For most of her life, Janine Chichersky, a 50-year-old mother of two, had a happy and fulfilling career.

In managerial work for 13 years, she then became an entertainer, creating with her husband “The Goose Family,” an educational and interactive theater show which they took across the country for 15 years, performing in elementary schools and theaters, publishing a book and producing a TV pilot which was nominated for a regional Emmy, in Miami.

“When you’re doing something you love,” she said, “it’s not really about the money.” Her work gave her a sense of identity, she said, made her feel as though she were giving back and affecting people — a feeling that quickly faded after she and her husband moved to Florida eight years ago to be more centrally located for touring, and the economy changed.

“If you’re not able to afford teachers,” she said, “you’re not able to afford a (theater) program.” “The Goose Family” went from doing 60 shows a year to one or two. Chichersky became unemployed, and stayed that way for three years.

“I realized all of my experience meant nothing,” she said. Her husband moved to Winter Park to find work in the art scene. She visited the Center for Business Excellence here, and then through a friend landed an entry-level job, which she hated but stayed at for a year and a half.

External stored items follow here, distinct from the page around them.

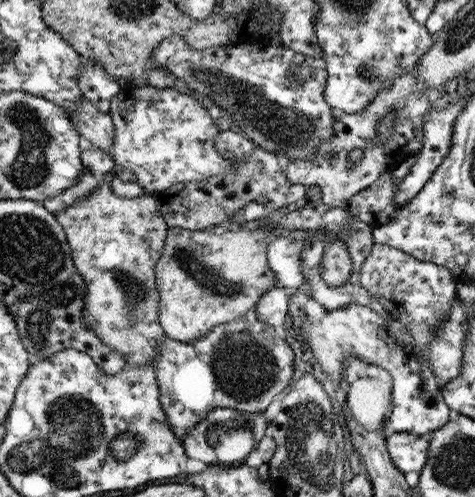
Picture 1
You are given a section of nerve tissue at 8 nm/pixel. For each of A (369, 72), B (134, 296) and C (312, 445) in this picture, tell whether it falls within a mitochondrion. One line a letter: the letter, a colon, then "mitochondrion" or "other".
A: mitochondrion
B: mitochondrion
C: mitochondrion

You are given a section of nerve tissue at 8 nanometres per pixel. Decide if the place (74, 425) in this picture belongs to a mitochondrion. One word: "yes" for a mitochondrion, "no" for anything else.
yes

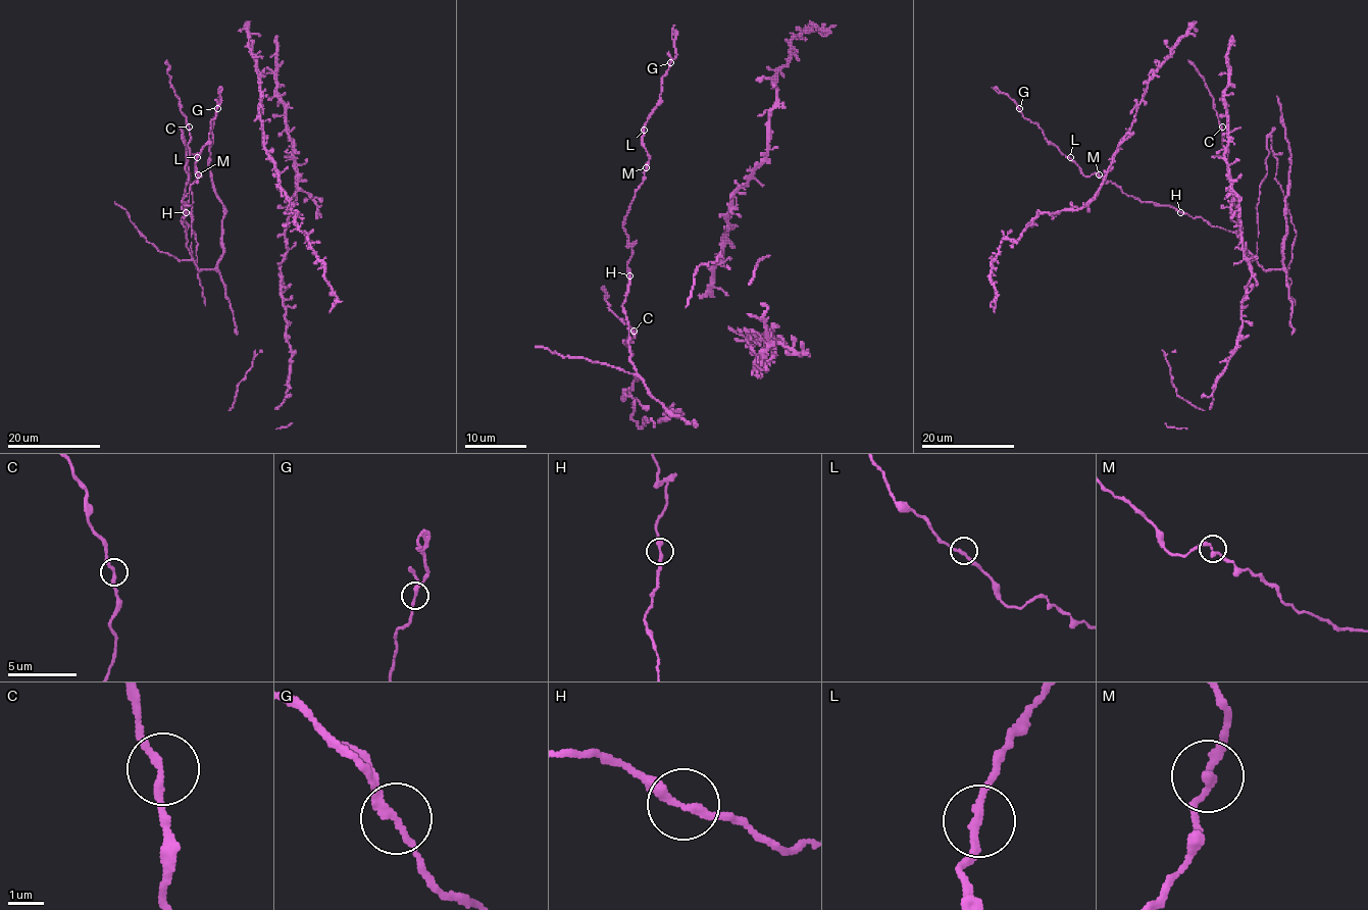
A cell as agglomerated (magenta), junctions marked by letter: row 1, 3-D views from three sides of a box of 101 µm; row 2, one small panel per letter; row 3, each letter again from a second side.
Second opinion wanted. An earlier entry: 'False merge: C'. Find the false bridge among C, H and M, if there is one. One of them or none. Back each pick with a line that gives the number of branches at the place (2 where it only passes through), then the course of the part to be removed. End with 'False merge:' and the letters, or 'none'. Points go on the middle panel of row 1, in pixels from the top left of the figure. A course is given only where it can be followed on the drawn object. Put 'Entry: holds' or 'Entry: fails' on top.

“I feel that when you’re facing unemployment and looking at what’s around you … you do tend to give up,” she said. “You feel like it’s hopeless.” She said she was grateful for the job, but her philosophy was, “There are other choices out there.”

She called the Flagler Technical Institute for information on the patient-care-assistance nursing program. “Making that first call and having someone talk to me who did not make me feel that I was stupid, or too old, encouraged me to take it seriously.”

Chichersky has been a full-time student in FTI’s two-month nursing program for only a week now, but she says she somehow feels new. After receiving her certification, she’s planning on advancing into the one-year, licensed-vocation nursing program.

“I had to educate myself on something else to get into a career,” she said. “When you’re 50 years old, sometimes you do have to go back and acquire a skill.”

After school, Chichersky hopes to work in either home health care or hospice, and maybe even develop a Mother Goose program for nursing homes one day.

She teared up. “Hope. I think for a while I kind of lost that. It’s hard … Especially when you’re older, you really feel like no one wants you.”

But now she sees opportunity. She has confidence. “If I’m giving 100%, then (FTI is) giving 100%,” she said. “I don’t see how (I) can fail.”